Munib Akhtar (born 14 December 1963) is a Pakistani jurist who serves as justice of the Supreme Court of Pakistan since 8 May 2018. He served as acting Chief Justice of Pakistan from 19 May 2024 to 25 May 2024.

==Early life and education==
Akhtar was born in 1963. He is a son-in-law of former Pakistani law minister Khalid Anwer and the grandson of former Prime Minister of Pakistan Chaudhry Mohammad Ali (1955–1956). He completed his early education from Aitchison College.

Akhtar graduated with a B.A. from Government College University, Lahore in 1983 and from Princeton University in 1986 after completing a 150-page long senior thesis titled "Pakistan and South Korea 1947 -- 1970: A Comparative Analysis of Economic Development." He earned his LLB from Punjab University Law College in 1989.

==Career==
His legal career began with his enrollment as an advocate in subordinate courts in 1990. He was admitted to the Sindh High Court in 1992 and the Supreme Court of Pakistan in 2009. Akhtar's practice focused on the Supreme Court and High Courts, specializing in civil law with an emphasis on commercial, corporate, arbitration, and taxation matters. Additionally, he taught law at Hamdard University Law School for a year, specifically a course on Human Rights.

Akhtar was appointed as an Additional Judge of the Sindh High Court in 2009 and was confirmed in this role in 2011. His judicial experience includes serving on both original and appellate side benches, dealing with civil, corporate, criminal, tax, and labor/service law, mainly at the Principal Seat and at Sukkur and Hyderabad.

In administrative capacities, Akhtar has been a chairman or member of several committees, such as the Civil Rules Committee, I.T. Committee, Judicial Studies Board, Promotion Committee, and Procurement Committee. He has also functioned as a Monitoring Judge in various contexts.
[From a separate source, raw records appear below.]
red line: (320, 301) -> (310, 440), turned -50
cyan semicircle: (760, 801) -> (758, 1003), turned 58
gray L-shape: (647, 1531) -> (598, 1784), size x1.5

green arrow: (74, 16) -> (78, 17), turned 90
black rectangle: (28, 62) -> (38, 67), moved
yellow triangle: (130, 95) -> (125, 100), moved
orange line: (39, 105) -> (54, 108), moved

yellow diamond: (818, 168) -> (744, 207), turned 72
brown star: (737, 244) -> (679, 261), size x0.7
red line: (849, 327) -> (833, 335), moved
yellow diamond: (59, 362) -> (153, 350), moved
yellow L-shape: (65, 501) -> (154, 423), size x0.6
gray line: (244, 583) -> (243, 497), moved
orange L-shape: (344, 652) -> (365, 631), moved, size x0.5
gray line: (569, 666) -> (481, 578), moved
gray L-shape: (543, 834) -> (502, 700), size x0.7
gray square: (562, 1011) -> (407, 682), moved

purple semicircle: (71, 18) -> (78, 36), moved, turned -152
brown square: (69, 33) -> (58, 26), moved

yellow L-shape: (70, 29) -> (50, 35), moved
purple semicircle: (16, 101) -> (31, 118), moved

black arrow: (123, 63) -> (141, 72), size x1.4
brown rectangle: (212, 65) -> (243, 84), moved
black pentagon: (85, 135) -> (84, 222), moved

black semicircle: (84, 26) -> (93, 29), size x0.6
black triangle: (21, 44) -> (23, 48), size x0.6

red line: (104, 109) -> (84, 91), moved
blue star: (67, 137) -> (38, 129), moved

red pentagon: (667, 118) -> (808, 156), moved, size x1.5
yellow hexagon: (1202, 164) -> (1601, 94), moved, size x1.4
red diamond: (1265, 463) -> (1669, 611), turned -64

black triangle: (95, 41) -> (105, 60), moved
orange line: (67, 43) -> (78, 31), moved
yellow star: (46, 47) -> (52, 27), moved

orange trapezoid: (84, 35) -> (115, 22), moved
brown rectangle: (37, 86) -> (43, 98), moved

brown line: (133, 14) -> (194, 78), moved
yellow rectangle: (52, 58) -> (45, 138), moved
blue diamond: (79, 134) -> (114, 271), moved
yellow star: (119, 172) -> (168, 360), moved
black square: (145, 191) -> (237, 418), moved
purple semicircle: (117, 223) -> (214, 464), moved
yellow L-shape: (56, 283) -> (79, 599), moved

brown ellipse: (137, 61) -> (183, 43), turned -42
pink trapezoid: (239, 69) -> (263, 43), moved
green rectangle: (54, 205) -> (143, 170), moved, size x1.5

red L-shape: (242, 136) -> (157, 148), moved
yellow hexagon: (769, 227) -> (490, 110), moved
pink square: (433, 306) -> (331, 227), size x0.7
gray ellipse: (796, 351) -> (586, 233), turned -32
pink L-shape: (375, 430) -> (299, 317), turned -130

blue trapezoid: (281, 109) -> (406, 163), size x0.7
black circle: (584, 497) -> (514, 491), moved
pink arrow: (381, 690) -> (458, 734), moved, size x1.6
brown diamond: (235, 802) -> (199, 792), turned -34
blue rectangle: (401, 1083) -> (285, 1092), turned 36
Since 2009, Akhtar has held a nominated position as chairman or member of the board of governors at the Institute of Business Administration (IBA). In 2018, he elevated as a Justice of the Supreme Court of Pakistan.

In May 2024 and May 2025, he assumed the role of acting Chief Justice of Pakistan for a few days while the Chief Justice of Pakistan, was traveling abroad.